PRACTICE IMPLICATIONS Despite the doubts, the findings are compatible with the proposition that providing employment-related help during treatment means more patients later solidify their recovery through work, strengthening the case for services to take the initiative in helping patients on this journey. In this light it is worrying that just 17% of patients said they had received this support (more may have been offered it6), raising the issue of how many more might have found work with appropriate help. However, converting this help in to success in a tough job market would not have been easy. Even those who overcame their dependence would often have been held back by the stigma of drug use and criminal histories, lack of qualifications, poor health, underdeveloped work discipline, lack of confidence, and a benefit system which makes entering the job market financially risky. Attaining competitive employment may require a long-term, supportive and incremental introduction to work, and employers willing to take what to many will seem an unnecessary risk.8 Barriers like these probably account for the general failure of treatment itself, or vocational interventions during treatment, to increase entry to competitive employment.4 5 6 But this general failure masks positive studies, some showing that people previously considered unemployable can be helped to find work.9 Innovative schemes which actually provide work during treatment rather than just helping patients find it in the job market have also proved feasible.

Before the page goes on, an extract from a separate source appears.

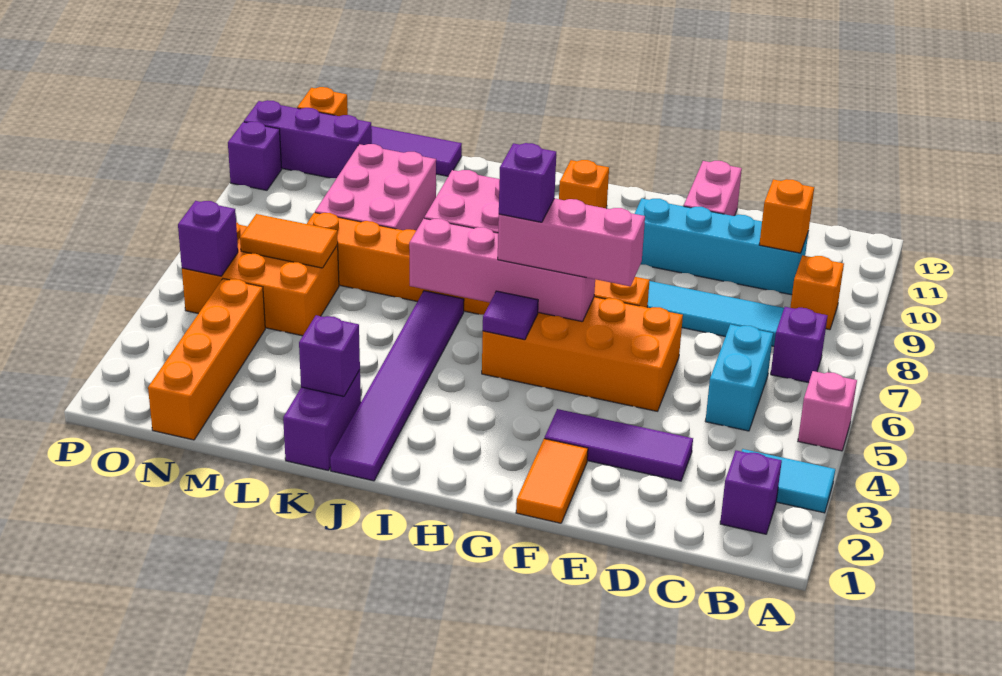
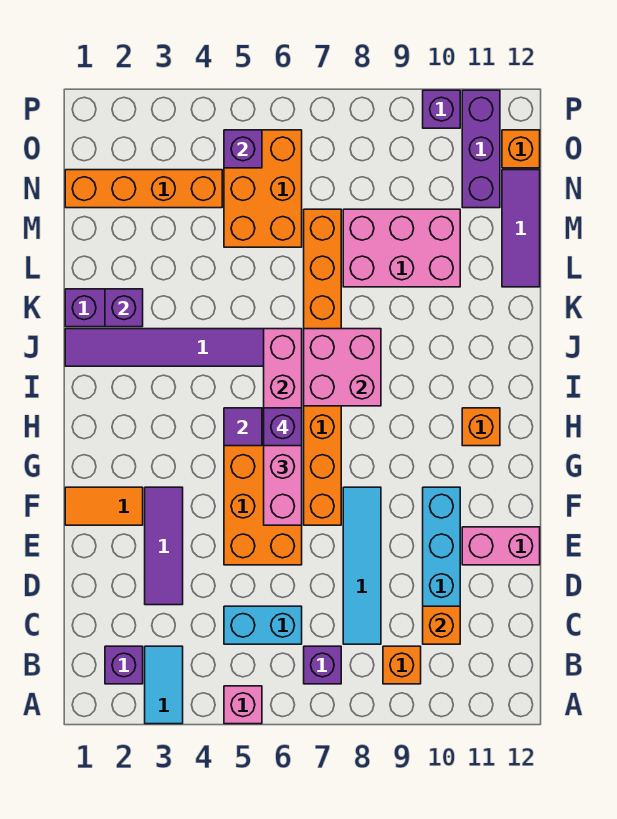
orange tile M6:N6 level 2 -> none

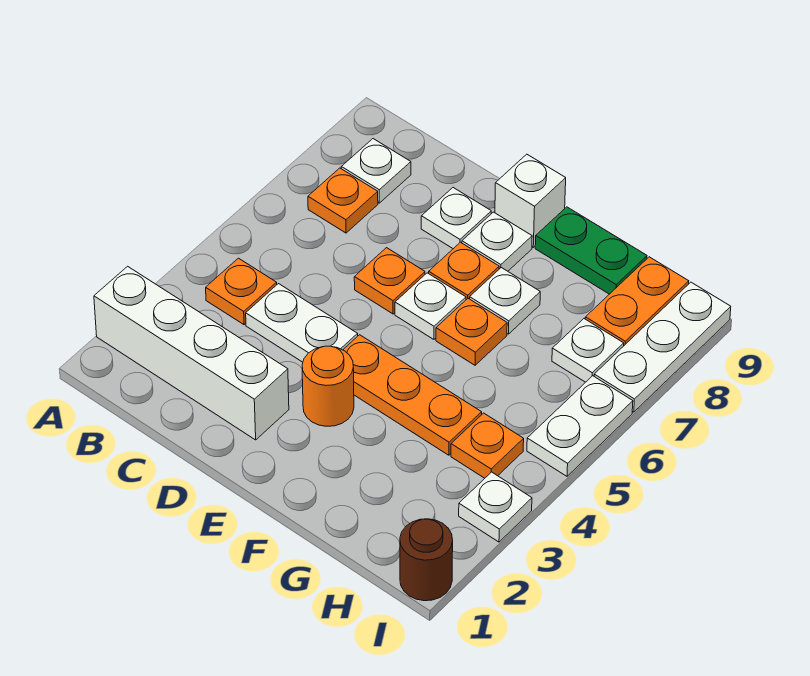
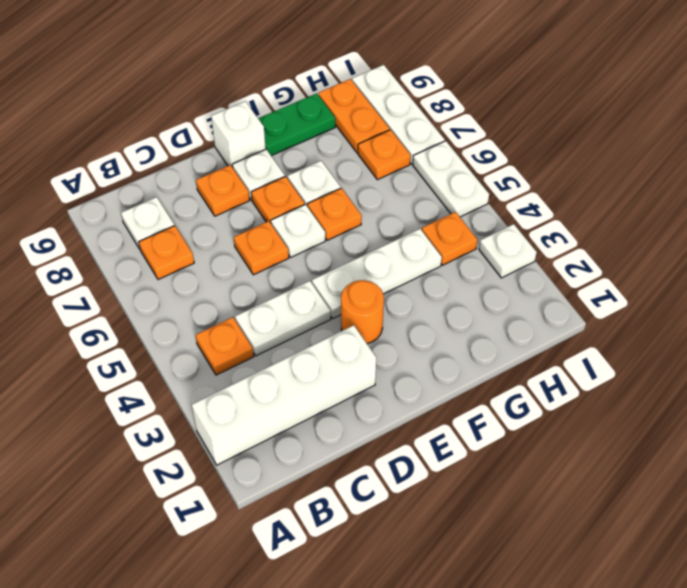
white plate D8 level 1 -> orange plate D8 level 1
orange plate E4:G4 level 1 -> white plate E4:G4 level 1
white plate H7 level 1 -> orange plate H7 level 1
brown round brick I1 level 1 -> none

Thanks for their comments on this entry in draft to Mick Bloor of the Centre for Drug Misuse Research at the University of Glasgow, coordinator of the DORIS project. Commentators bear no responsibility for the text including the interpretations and any remaining errors.

1 FEATURED STUDY McIntosh J. et al. Drug treatment and the achievement of paid employment. Addiction Research & Theory: 2008, 16(1), p. 37–45.

2 They had been asked about this at an earlier interview eight months after treatment had started, establishing that the help had preceded (so could have contributed to) employment.

3 In the three months preceding the employment assessment window.

4 Magura S. et al. The effectiveness of vocational services for substance users in treatment. Substance Use & Misuse: 2004, 39(13–14), p. 2165–2213.

5 Magura S. et al. An innovative job placement model for unemployed methadone patients: a randomized clinical trial. Substance Use & Misuse: 2007, 42, p. 811–828.

6 Dunlap L.J. et al. Do treatment services for drug users in outpatient drug-free treatment programs affect employment and crime? Substance Use & Misuse: 2007, 42(7), p. 1161–1185.

7 However, this seems unlikely to have been the full story. On starting treatment 4% of the non-prison sample were currently employed; 33 months later, about 10% who could be reinterviewed were.8

8 Kemp P. et al. Employability and problem drug users. Critical Social Policy: 2005, 25(1), p. 28–46.

9 South N. et al. Idle hands. Drug and Alcohol Findings: 2001, 6, p. 24–31.